Although definitions of “sustainable” can vary, most mutual funds and pension plans that pursue sustainable investing analyze companies based on environmental, social, and governance criteria, or ESG for short.

Environmental criteria can include issues such as carbon use, pollution, and clean water. Virtually every company has some degree of environmental impact, from the obvious heavy industries to the not-so-obvious white-collar executives racking up air miles.

Social criteria can touch on things like employee wellness, impact on communities, and presence in conflict regions. Keep in mind that ESG issues are usually considered not only at the head office level, but throughout a company’s entire global supply chain.

Governance criteria generally relate to how a company is run, from its code of conduct and the diversity of its board of directors, to its quality of risk management and history of run-ins with regulators, lawmakers and tax authorities.

Many investment managers or ESG rating agencies will score companies based on dozens or hundreds of individual criteria within these three categories.

Investing through a sustainable lens

In the past, sustainable investing was sometimes criticized as a feel-good effort that came at the expense of investment returns. While there is still some debate around this point, there are compelling reasons behind its move into the mainstream.

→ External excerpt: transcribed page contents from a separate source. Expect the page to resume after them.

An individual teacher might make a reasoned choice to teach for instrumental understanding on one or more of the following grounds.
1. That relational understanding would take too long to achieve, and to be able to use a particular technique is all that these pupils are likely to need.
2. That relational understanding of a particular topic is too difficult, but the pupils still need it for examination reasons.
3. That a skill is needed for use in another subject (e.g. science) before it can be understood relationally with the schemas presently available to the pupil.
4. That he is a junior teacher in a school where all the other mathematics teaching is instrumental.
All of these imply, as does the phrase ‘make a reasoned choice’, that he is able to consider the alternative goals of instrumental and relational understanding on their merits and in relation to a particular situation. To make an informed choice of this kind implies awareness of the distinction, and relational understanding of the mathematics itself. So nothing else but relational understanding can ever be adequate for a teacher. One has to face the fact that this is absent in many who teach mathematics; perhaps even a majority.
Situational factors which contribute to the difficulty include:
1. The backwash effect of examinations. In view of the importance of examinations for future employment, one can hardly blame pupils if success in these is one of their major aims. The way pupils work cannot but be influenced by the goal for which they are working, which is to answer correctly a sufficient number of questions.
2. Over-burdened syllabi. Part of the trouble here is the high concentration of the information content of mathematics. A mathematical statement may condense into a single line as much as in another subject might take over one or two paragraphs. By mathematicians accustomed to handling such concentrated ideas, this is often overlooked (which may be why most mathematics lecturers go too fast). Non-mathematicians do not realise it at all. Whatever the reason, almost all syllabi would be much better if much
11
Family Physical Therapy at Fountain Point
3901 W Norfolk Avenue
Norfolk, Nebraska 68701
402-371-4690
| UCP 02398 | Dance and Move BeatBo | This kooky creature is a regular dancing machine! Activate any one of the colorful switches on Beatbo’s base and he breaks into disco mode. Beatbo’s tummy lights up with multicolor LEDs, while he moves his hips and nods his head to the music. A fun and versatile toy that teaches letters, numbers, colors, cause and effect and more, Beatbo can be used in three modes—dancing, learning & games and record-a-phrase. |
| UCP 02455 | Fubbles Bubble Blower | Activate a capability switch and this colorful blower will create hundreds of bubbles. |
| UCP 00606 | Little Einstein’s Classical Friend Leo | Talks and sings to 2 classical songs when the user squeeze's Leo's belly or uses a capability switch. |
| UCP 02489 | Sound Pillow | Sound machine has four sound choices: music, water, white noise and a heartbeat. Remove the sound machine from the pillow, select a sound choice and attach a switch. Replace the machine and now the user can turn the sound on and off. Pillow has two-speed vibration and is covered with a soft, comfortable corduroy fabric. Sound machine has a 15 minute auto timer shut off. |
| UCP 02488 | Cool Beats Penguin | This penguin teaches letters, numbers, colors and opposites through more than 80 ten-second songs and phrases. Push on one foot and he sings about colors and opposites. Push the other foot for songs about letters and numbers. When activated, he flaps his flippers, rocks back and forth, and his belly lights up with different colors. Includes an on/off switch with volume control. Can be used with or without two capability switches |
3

For one thing, the approach has changed. In the early days, “exclusion” strategies were popular, which meant forbidding entire industries, such as tobacco, alcohol or weapons. Today, most portfolio managers use a more forgiving “integration” strategy, which permits a wider range of businesses as long as they exhibit suitably progressive practices. As a result, performance trade-offs appear to be diminishing.

At the same time, many of the biggest companies are becoming more sustainable by choice. Sustainable investing is taking on a double meaning, as business leaders increasingly realize that strong ESG scores not only help sustain our shared environment and social fabric, but also their long-term profitability.